[Given exercise] Put every line of the data entries below into a numbered list, leaving out any blank lines.

──────── Supplied material ────────

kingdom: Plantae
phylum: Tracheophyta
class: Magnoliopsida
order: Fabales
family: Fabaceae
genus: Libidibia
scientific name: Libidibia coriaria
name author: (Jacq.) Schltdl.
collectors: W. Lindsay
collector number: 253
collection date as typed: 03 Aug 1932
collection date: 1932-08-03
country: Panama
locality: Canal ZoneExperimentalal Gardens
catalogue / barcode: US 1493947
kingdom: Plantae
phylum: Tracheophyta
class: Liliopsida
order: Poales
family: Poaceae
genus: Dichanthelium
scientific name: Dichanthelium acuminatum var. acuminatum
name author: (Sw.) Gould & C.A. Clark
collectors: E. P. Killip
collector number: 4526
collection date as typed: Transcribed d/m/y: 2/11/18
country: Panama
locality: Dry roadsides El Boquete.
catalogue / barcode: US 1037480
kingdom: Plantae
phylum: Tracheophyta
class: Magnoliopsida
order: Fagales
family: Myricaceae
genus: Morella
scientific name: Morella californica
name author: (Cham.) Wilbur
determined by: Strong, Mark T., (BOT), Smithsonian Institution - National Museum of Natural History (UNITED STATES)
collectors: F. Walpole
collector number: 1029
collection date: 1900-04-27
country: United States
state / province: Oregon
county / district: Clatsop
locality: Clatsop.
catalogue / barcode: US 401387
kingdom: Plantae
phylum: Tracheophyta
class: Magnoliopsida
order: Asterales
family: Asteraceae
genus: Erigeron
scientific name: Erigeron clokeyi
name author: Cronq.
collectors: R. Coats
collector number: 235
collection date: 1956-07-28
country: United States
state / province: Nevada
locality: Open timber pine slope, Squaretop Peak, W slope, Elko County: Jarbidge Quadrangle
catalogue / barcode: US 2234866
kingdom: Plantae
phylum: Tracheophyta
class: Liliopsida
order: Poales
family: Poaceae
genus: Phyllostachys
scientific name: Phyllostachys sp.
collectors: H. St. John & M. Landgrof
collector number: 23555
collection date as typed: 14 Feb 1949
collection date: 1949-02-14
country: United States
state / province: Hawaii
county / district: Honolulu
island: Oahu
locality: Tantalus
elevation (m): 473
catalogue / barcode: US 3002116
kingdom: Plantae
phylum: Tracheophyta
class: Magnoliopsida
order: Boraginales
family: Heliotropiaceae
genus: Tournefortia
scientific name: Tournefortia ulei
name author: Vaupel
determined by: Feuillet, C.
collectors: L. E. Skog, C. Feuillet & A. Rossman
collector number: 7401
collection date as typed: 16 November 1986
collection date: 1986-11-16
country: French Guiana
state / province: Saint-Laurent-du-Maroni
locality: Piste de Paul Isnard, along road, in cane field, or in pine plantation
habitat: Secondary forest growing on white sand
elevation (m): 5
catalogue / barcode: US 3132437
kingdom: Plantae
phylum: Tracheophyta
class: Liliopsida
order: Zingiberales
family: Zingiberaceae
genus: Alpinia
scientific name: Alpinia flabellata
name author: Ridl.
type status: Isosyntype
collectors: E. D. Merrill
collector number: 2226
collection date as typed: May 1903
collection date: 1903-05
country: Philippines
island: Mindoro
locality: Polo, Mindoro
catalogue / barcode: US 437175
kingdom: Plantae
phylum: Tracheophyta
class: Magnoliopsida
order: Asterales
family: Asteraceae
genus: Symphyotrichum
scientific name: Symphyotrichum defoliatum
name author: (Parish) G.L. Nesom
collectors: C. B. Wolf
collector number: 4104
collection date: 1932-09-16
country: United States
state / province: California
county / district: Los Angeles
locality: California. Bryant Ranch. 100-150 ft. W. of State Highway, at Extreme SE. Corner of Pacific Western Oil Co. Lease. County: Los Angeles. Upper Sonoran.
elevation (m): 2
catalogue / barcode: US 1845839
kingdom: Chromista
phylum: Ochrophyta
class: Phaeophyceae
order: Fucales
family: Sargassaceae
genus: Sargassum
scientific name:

────────

[Response below]
1. kingdom: Plantae
2. phylum: Tracheophyta
3. class: Magnoliopsida
4. order: Fabales
5. family: Fabaceae
6. genus: Libidibia
7. scientific name: Libidibia coriaria
8. name author: (Jacq.) Schltdl.
9. collectors: W. Lindsay
10. collector number: 253
11. collection date as typed: 03 Aug 1932
12. collection date: 1932-08-03
13. country: Panama
14. locality: Canal ZoneExperimentalal Gardens
15. catalogue / barcode: US 1493947
16. kingdom: Plantae
17. phylum: Tracheophyta
18. class: Liliopsida
19. order: Poales
20. family: Poaceae
21. genus: Dichanthelium
22. scientific name: Dichanthelium acuminatum var. acuminatum
23. name author: (Sw.) Gould & C.A. Clark
24. collectors: E. P. Killip
25. collector number: 4526
26. collection date as typed: Transcribed d/m/y: 2/11/18
27. country: Panama
28. locality: Dry roadsides El Boquete.
29. catalogue / barcode: US 1037480
30. kingdom: Plantae
31. phylum: Tracheophyta
32. class: Magnoliopsida
33. order: Fagales
34. family: Myricaceae
35. genus: Morella
36. scientific name: Morella californica
37. name author: (Cham.) Wilbur
38. determined by: Strong, Mark T., (BOT), Smithsonian Institution - National Museum of Natural History (UNITED STATES)
39. collectors: F. Walpole
40. collector number: 1029
41. collection date: 1900-04-27
42. country: United States
43. state / province: Oregon
44. county / district: Clatsop
45. locality: Clatsop.
46. catalogue / barcode: US 401387
47. kingdom: Plantae
48. phylum: Tracheophyta
49. class: Magnoliopsida
50. order: Asterales
51. family: Asteraceae
52. genus: Erigeron
53. scientific name: Erigeron clokeyi
54. name author: Cronq.
55. collectors: R. Coats
56. collector number: 235
57. collection date: 1956-07-28
58. country: United States
59. state / province: Nevada
60. locality: Open timber pine slope, Squaretop Peak, W slope, Elko County: Jarbidge Quadrangle
61. catalogue / barcode: US 2234866
62. kingdom: Plantae
63. phylum: Tracheophyta
64. class: Liliopsida
65. order: Poales
66. family: Poaceae
67. genus: Phyllostachys
68. scientific name: Phyllostachys sp.
69. collectors: H. St. John & M. Landgrof
70. collector number: 23555
71. collection date as typed: 14 Feb 1949
72. collection date: 1949-02-14
73. country: United States
74. state / province: Hawaii
75. county / district: Honolulu
76. island: Oahu
77. locality: Tantalus
78. elevation (m): 473
79. catalogue / barcode: US 3002116
80. kingdom: Plantae
81. phylum: Tracheophyta
82. class: Magnoliopsida
83. order: Boraginales
84. family: Heliotropiaceae
85. genus: Tournefortia
86. scientific name: Tournefortia ulei
87. name author: Vaupel
88. determined by: Feuillet, C.
89. collectors: L. E. Skog, C. Feuillet & A. Rossman
90. collector number: 7401
91. collection date as typed: 16 November 1986
92. collection date: 1986-11-16
93. country: French Guiana
94. state / province: Saint-Laurent-du-Maroni
95. locality: Piste de Paul Isnard, along road, in cane field, or in pine plantation
96. habitat: Secondary forest growing on white sand
97. elevation (m): 5
98. catalogue / barcode: US 3132437
99. kingdom: Plantae
100. phylum: Tracheophyta
101. class: Liliopsida
102. order: Zingiberales
103. family: Zingiberaceae
104. genus: Alpinia
105. scientific name: Alpinia flabellata
106. name author: Ridl.
107. type status: Isosyntype
108. collectors: E. D. Merrill
109. collector number: 2226
110. collection date as typed: May 1903
111. collection date: 1903-05
112. country: Philippines
113. island: Mindoro
114. locality: Polo, Mindoro
115. catalogue / barcode: US 437175
116. kingdom: Plantae
117. phylum: Tracheophyta
118. class: Magnoliopsida
119. order: Asterales
120. family: Asteraceae
121. genus: Symphyotrichum
122. scientific name: Symphyotrichum defoliatum
123. name author: (Parish) G.L. Nesom
124. collectors: C. B. Wolf
125. collector number: 4104
126. collection date: 1932-09-16
127. country: United States
128. state / province: California
129. county / district: Los Angeles
130. locality: California. Bryant Ranch. 100-150 ft. W. of State Highway, at Extreme SE. Corner of Pacific Western Oil Co. Lease. County: Los Angeles. Upper Sonoran.
131. elevation (m): 2
132. catalogue / barcode: US 1845839
133. kingdom: Chromista
134. phylum: Ochrophyta
135. class: Phaeophyceae
136. order: Fucales
137. family: Sargassaceae
138. genus: Sargassum
139. scientific name:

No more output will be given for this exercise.